The Troy, Mich., company fits with Khosla’s oft-stated preference for “maintech” solutions, like more efficient engines, that don’t require the “massive investments” needed for the current flavor of the month, electric vehicles – which Khosla has said “are probably not material climate change solutions with technology developments that are visible today.”

It should be noted, however, that EcoMotors ( www.ecomotors.com) has also applied for a $200 million U.S. Department of Energy loan, which the company said it would use to build its engines at an old GM plant in nearby Livonia.

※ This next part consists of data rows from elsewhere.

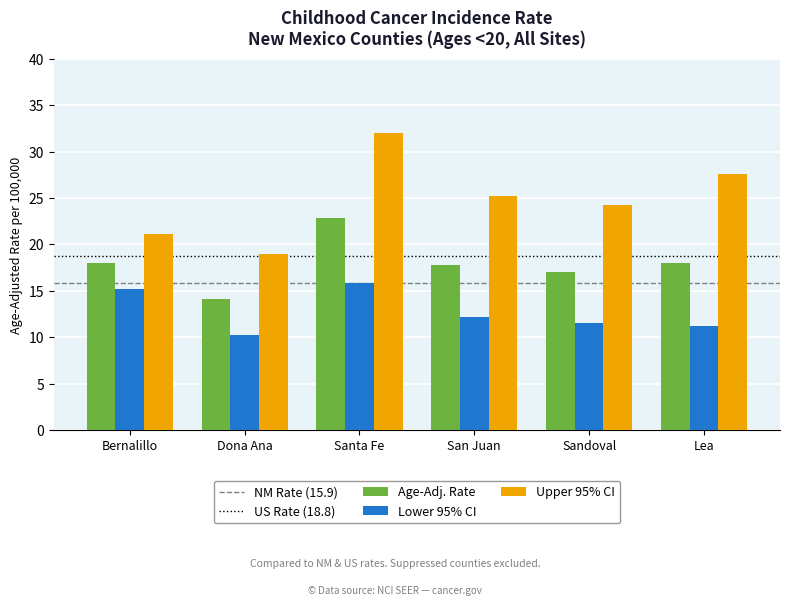

Rank the series by their average value, from highest to lowest.

Upper 95% CI, Age-Adj. Rate, Lower 95% CI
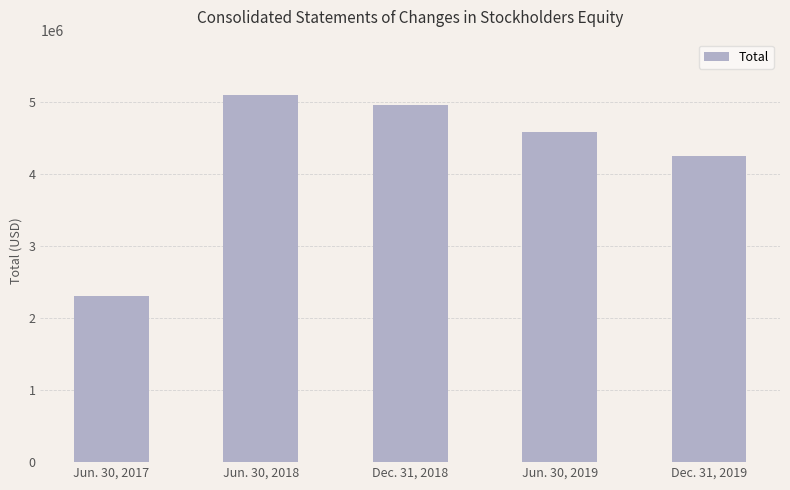

What is the difference between the second highest and minimum values?

2651686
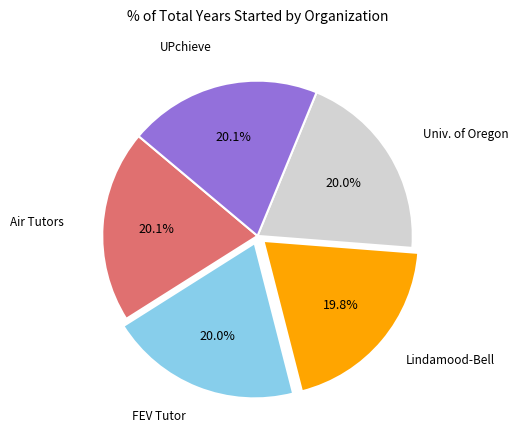

Does any single category account for the majority?

No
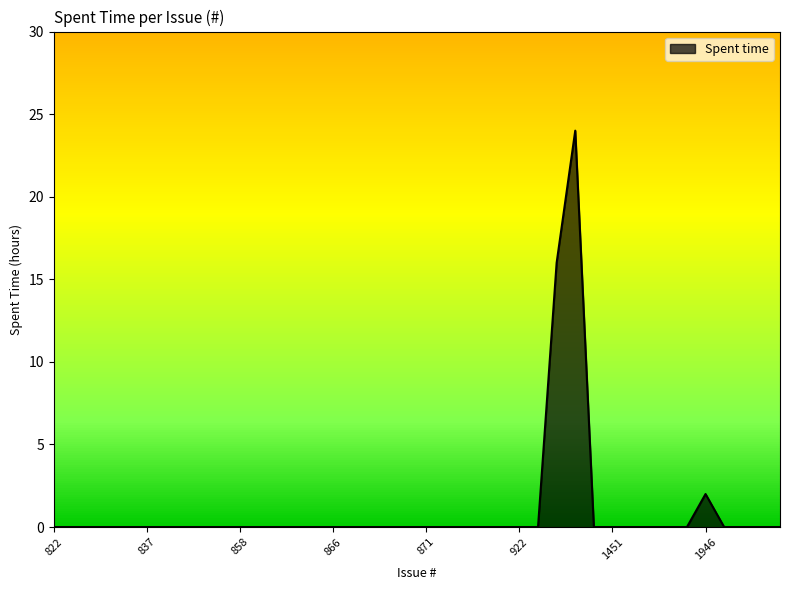

What is the difference between the maximum and minimum values?

24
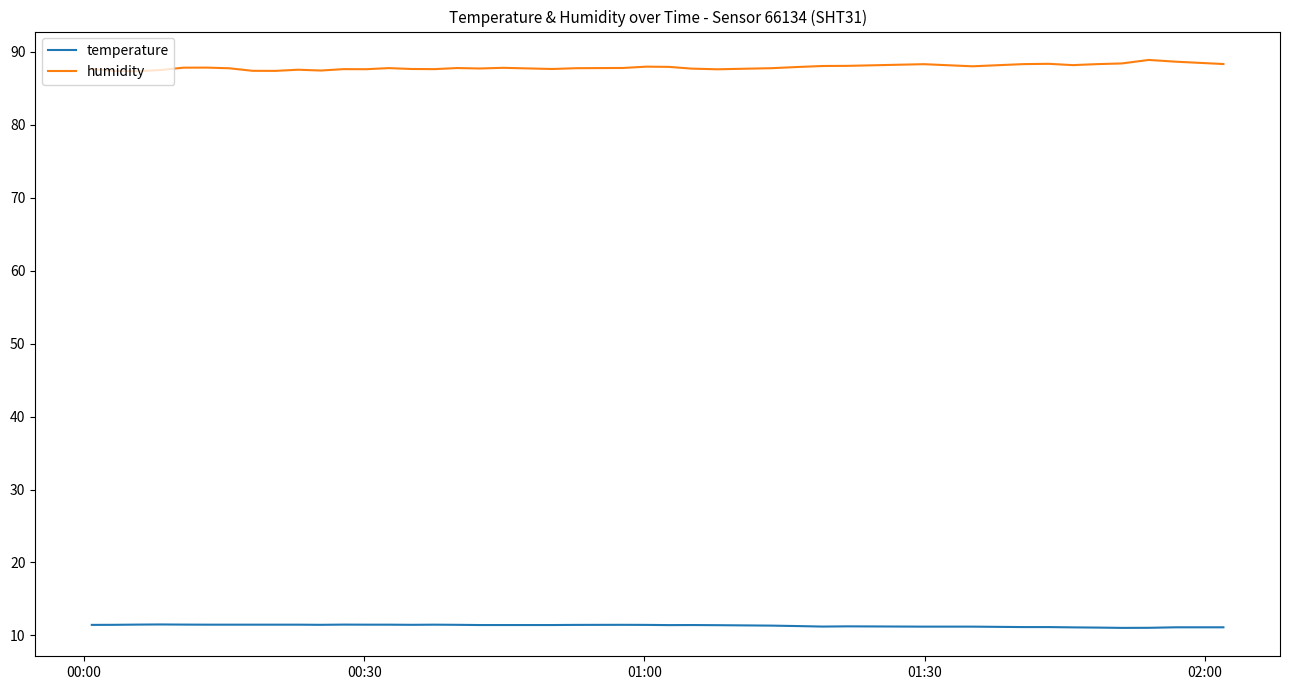

Rank the series by their average value, from highest to lowest.

humidity, temperature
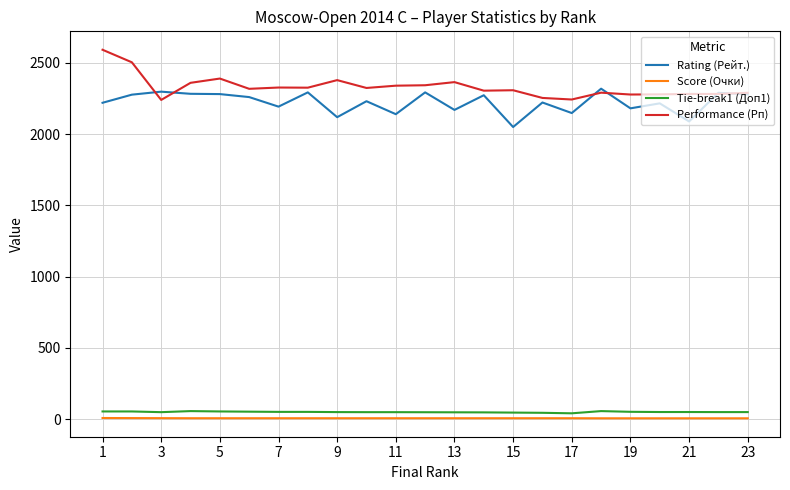

True or false: Performance (Рп) and Score (Очки) intersect in this chart.

False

Based on testing so far, EcoMotors says its engine, designed by the former head of Volkswagen‘s powertrain division, will certainly exceed the federally mandated 35.5 mpg mandated standard for light vehicles by 2016. By that time – the company is aiming for 2012 – they should be in commercial production. The real goal: A five-passenger car getting 100 mpg, running on gasoline, diesel or ethanol.

Mainstream revolution?: Whether EcoMotors succeeds, Khosla’s investment illustrates a growing interest in what the company’s CEO, former GM senior executive Donald Runkle, has called “a revolution going on right now in propulsion systems.”

“It shows that Silicon Valley’s interest in the auto industry can’t just be married to the electric vehicle,” said Thilo Koslowski, chief auto industry analyst at research and consulting firm Gartner Inc. in San Jose.”